LORD BEAUMONT OF WHITLEY

My Lords, I rise first to thank all noble Lords who have taken part in this debate. I think it has belied the implications in the remark of the noble Earl, Lord Gowrie, that we are all communicators, from David Frost down to the most humble Member of this House. I think that the speeches of the noble Lord, Lord Maybray-King, and the noble Baroness, Lady Young, for instance, rate probably higher. It would not be right for me to attempt to answer the debate in any way. I understand the position of the noble Lord, Lord Belstead. He has made it clear why it would not be right for him to answer the debate—although for someone who told us that he had nothing to say, he managed to say quite a lot. I feel that in a way the greatest pity is that, owing to a recent change in the Standing Orders of this House, it is not possible to ask the noble Lord, Lord James of Rusholme to speak a second time in reply to the debate. It would have been fascinating to hear his comments on the speeches which came after his, particularly some which possibly ignored some of the qualifications, reservations and exceptions that he and his colleagues were careful to make all the way through tile Report. I should also have enjoyed hearing his reply to the extremely cogent and well-argued criticisms of the noble Baroness, Lady Bacon.

One or two noble Lords, and particularly the noble Baroness, Lady White, have suggested that this debate was perhaps held too soon for us to summon our resources. I apologise if this is so. I thought that if the impoverished, understaffed Liberal Party could organise a one-day conference addressed by three professors of education, the chairman of the Schools Council and the Director of the International Baccalaureat, with proper background papers, and could have produced reports between the publication of the James Report and this debate, then other Parties could do the same. If I was wrong I apologise.

I turn to one or two comments on educational matters. It is part of the Liberal Party policy to take education off the rates and put it back on central finance. I do not fall into the trap of believing that that solves the financial problems; I am aware that it only transfers them. But I think it is a point that I should have mentioned earlier, before we began talking about the problems for local government. I think that probably a number of noble Lords underestimate the demand for the Dip.H.E. which may come not only from people who are not in higher education at the moment but from people in the universities who may prefer to go for a Dip.H.E. Unlike the noble Lord, Lord Chorley, I did not think that that was a bad thing. I believe that it is better to have people taking the courses they want to take, even if they are a harsher discipline, than those they do not want to take.

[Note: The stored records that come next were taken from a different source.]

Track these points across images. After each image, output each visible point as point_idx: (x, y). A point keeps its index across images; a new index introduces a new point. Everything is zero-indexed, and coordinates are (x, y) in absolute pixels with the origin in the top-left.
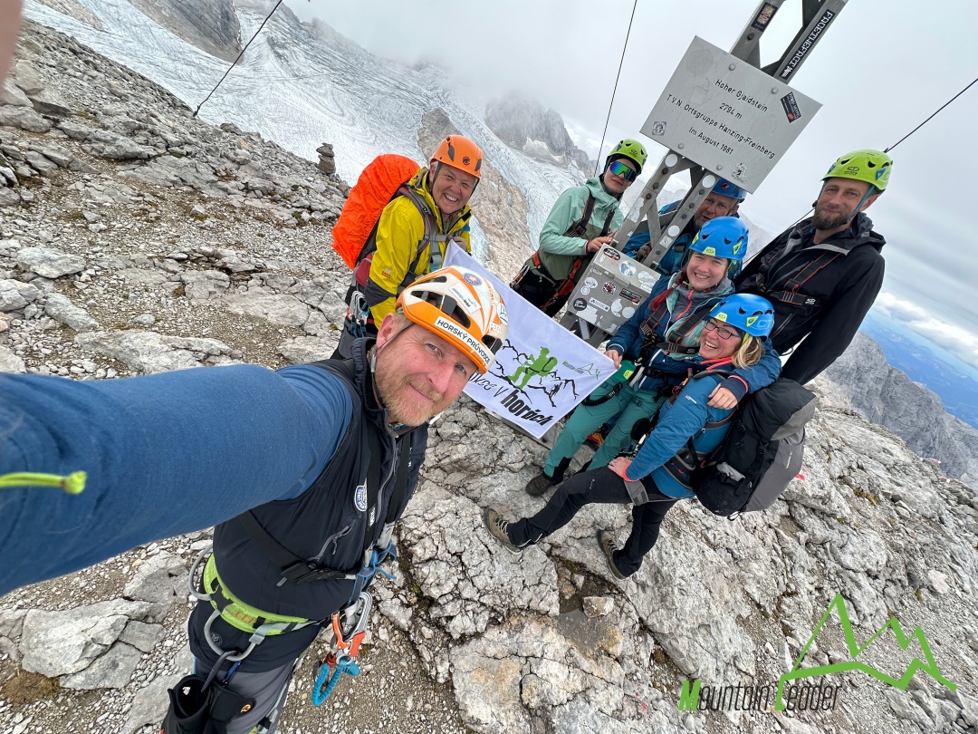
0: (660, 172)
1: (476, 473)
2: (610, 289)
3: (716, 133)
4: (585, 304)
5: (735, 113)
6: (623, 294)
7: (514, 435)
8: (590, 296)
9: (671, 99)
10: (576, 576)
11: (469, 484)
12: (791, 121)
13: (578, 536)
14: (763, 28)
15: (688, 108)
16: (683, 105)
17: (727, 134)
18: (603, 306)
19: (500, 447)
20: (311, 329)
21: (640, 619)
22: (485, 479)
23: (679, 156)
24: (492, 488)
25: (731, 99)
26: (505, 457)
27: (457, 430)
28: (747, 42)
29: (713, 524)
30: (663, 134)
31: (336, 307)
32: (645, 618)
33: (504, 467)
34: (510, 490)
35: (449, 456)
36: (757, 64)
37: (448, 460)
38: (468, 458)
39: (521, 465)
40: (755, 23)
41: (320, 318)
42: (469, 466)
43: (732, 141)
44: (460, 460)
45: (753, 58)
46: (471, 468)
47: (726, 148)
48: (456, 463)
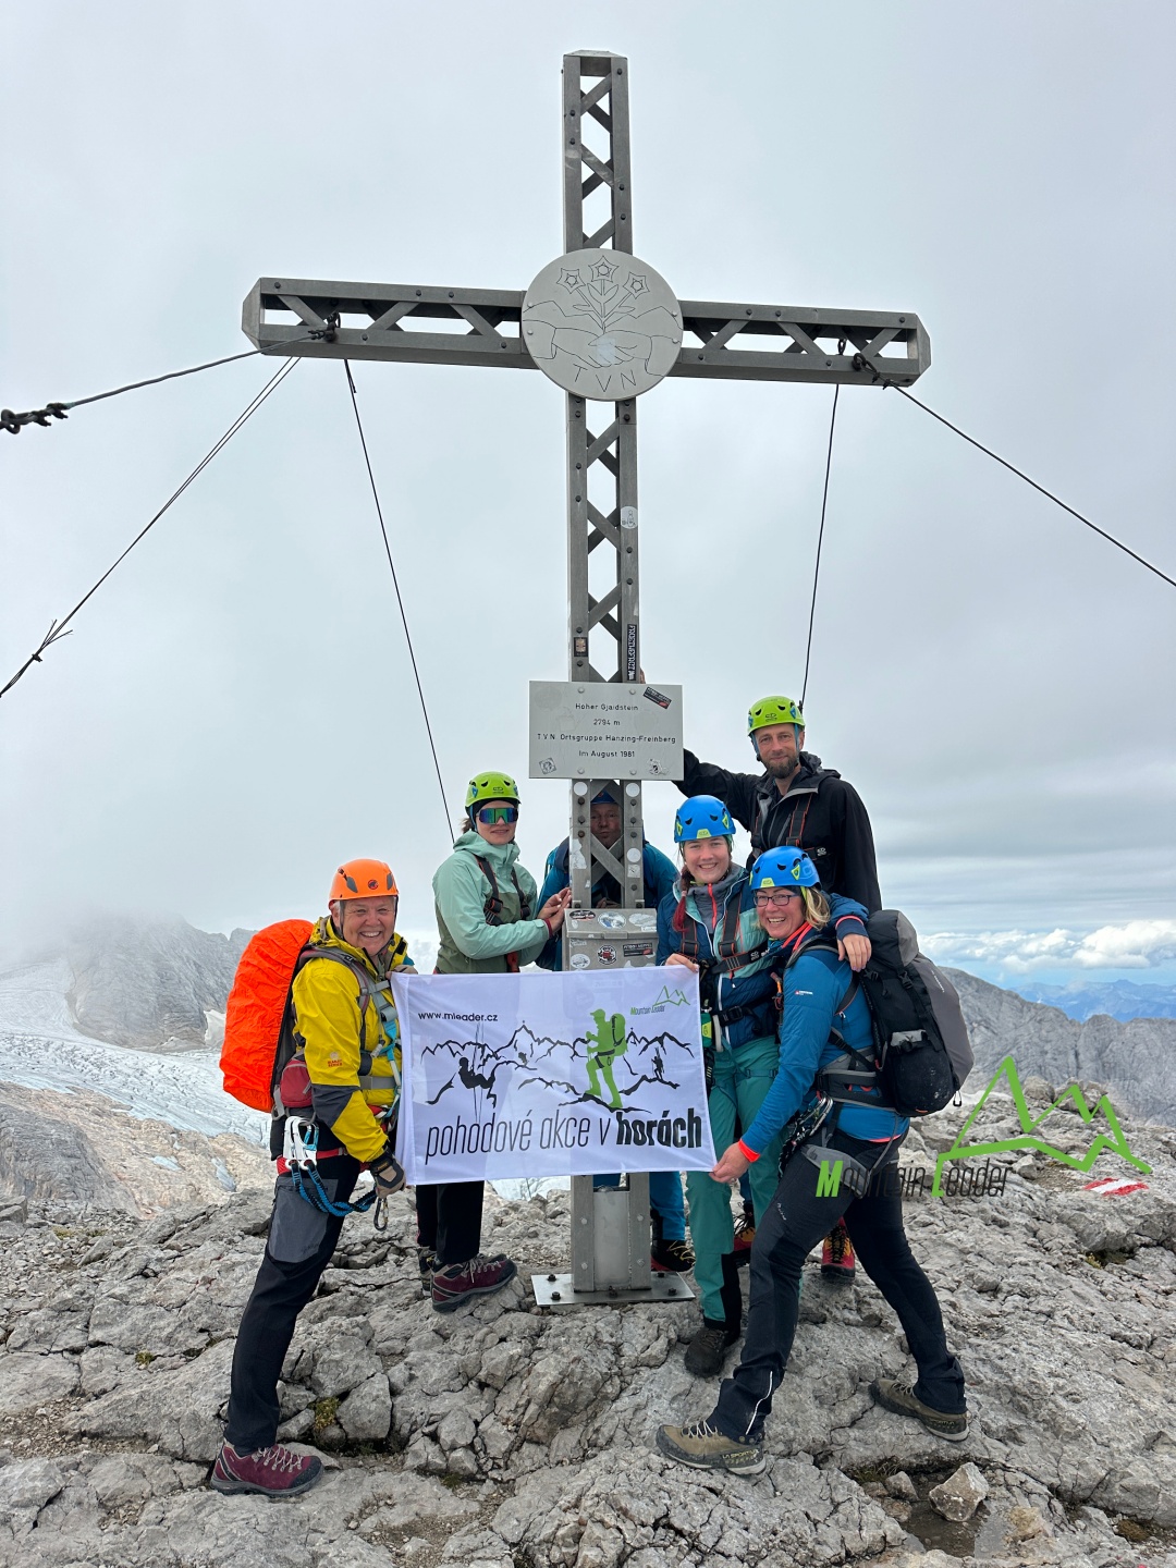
0: (578, 806)
1: (599, 1399)
2: (608, 956)
3: (607, 746)
5: (612, 722)
6: (627, 953)
7: (617, 1312)
9: (542, 737)
10: (891, 1479)
11: (597, 1431)
12: (666, 708)
13: (846, 1417)
14: (586, 654)
15: (563, 737)
16: (558, 736)
17: (617, 742)
19: (607, 1338)
20: (101, 1381)
21: (1051, 1488)
22: (619, 1405)
23: (585, 781)
24: (640, 1415)
25: (599, 713)
26: (626, 1349)
27: (514, 1349)
28: (580, 669)
29: (1051, 1303)
30: (555, 769)
31: (130, 1321)
32: (1055, 1481)
33: (637, 1365)
34: (674, 1399)
35: (529, 1402)
36: (601, 680)
37: (533, 1408)
38: (565, 1375)
39: (662, 1343)
40: (576, 653)
41: (108, 1354)
42: (576, 1395)
43: (627, 746)
44: (554, 1386)
45: (594, 677)
46: (583, 1398)
47: (626, 754)
48: (550, 1402)
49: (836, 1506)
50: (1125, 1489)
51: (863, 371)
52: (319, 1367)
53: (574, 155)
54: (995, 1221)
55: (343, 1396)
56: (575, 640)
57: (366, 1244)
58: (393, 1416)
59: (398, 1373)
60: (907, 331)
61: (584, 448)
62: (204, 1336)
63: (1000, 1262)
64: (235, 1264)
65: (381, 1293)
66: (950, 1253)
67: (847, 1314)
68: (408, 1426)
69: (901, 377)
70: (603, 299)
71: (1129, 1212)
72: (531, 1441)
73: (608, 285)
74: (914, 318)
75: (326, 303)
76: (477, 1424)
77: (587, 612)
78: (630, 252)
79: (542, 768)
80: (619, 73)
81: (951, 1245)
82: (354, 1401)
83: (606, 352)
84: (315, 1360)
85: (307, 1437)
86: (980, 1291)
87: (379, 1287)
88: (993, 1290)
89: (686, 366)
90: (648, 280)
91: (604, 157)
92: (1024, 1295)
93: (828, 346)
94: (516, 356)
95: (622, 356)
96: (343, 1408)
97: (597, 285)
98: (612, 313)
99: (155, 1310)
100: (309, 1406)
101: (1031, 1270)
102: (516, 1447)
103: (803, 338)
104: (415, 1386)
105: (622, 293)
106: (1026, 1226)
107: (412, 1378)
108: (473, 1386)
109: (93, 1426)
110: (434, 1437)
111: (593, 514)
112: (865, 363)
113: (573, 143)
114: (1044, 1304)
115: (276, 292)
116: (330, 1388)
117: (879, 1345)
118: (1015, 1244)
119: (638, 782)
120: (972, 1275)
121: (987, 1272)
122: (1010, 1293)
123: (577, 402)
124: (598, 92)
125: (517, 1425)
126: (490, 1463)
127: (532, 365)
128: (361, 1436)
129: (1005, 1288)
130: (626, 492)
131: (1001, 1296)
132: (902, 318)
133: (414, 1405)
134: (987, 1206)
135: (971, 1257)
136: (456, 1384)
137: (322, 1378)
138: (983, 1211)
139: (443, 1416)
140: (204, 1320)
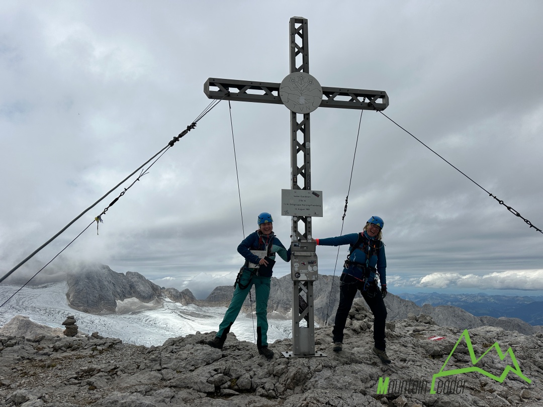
1: (306, 379)
2: (304, 264)
3: (302, 207)
4: (299, 274)
5: (304, 201)
6: (309, 263)
8: (299, 270)
9: (285, 204)
10: (382, 399)
11: (306, 386)
12: (318, 197)
13: (369, 385)
14: (296, 182)
15: (291, 204)
16: (289, 204)
17: (305, 206)
18: (305, 271)
19: (306, 365)
20: (169, 377)
21: (423, 402)
22: (311, 380)
23: (296, 217)
24: (317, 383)
25: (300, 198)
26: (311, 367)
27: (282, 366)
28: (295, 186)
30: (288, 213)
31: (173, 363)
32: (424, 401)
33: (315, 371)
34: (325, 379)
35: (288, 379)
36: (300, 189)
37: (289, 380)
38: (297, 372)
39: (321, 366)
40: (294, 182)
41: (170, 371)
42: (300, 377)
43: (308, 207)
44: (295, 374)
45: (299, 188)
46: (302, 378)
47: (307, 209)
48: (294, 379)
49: (370, 403)
50: (442, 402)
51: (371, 106)
52: (231, 371)
53: (293, 46)
54: (403, 345)
55: (238, 378)
56: (293, 178)
57: (230, 346)
58: (251, 384)
59: (252, 373)
60: (383, 95)
61: (295, 127)
62: (194, 367)
63: (406, 354)
64: (198, 350)
65: (239, 357)
66: (392, 351)
67: (367, 362)
68: (255, 386)
69: (381, 108)
70: (302, 86)
71: (441, 345)
72: (289, 389)
73: (303, 82)
74: (384, 92)
75: (225, 85)
76: (274, 385)
77: (296, 171)
78: (308, 73)
79: (285, 213)
80: (306, 23)
81: (392, 350)
82: (241, 379)
83: (302, 100)
84: (229, 370)
85: (230, 387)
86: (401, 361)
87: (238, 356)
88: (404, 360)
89: (324, 104)
90: (313, 81)
91: (301, 46)
92: (413, 361)
93: (361, 99)
94: (278, 101)
95: (307, 102)
96: (238, 381)
97: (300, 82)
98: (304, 90)
99: (179, 360)
100: (229, 381)
101: (415, 356)
102: (285, 390)
103: (354, 97)
104: (256, 376)
105: (307, 84)
106: (412, 347)
107: (255, 374)
108: (272, 376)
109: (174, 384)
110: (263, 388)
111: (298, 144)
112: (371, 104)
113: (293, 42)
114: (418, 363)
115: (213, 82)
116: (234, 376)
117: (376, 369)
118: (410, 350)
119: (311, 217)
120: (398, 357)
121: (403, 356)
122: (409, 361)
123: (294, 115)
124: (299, 28)
125: (285, 385)
126: (279, 394)
127: (282, 103)
128: (244, 388)
129: (408, 360)
130: (307, 138)
131: (407, 362)
132: (382, 92)
133: (256, 380)
134: (401, 341)
135: (398, 353)
136: (267, 376)
137: (232, 373)
138: (400, 342)
139: (265, 383)
140: (193, 363)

I take, and I hope the Government will take, the point made by the noble Baroness, Lady Bacon, when she said how many more places we should need for Dip.H.E. if this were to happen. Nor do I believe that cheapness is necessarily an insult or a bad thing in itself. I thought that frequently in this debate cheapness was equated with badness without the point being proved. No-one who has anything to do with the allocation of resources in education can possibly do anything but approve when things are done cheaply, provided that they are also done well.

My Lords, I would close by repeating the thanks that we all owe to the noble Lord, Lord James, not only for his speech but also for the immense work that he put in on the Report. I should like to apologise to him if by this debate at rather short notice we have upset his diary and to say how grateful we are that he found the time to come to talk to us. I beg leave to withdraw my Motion.

Motion for Papers, by leave, withdrawn.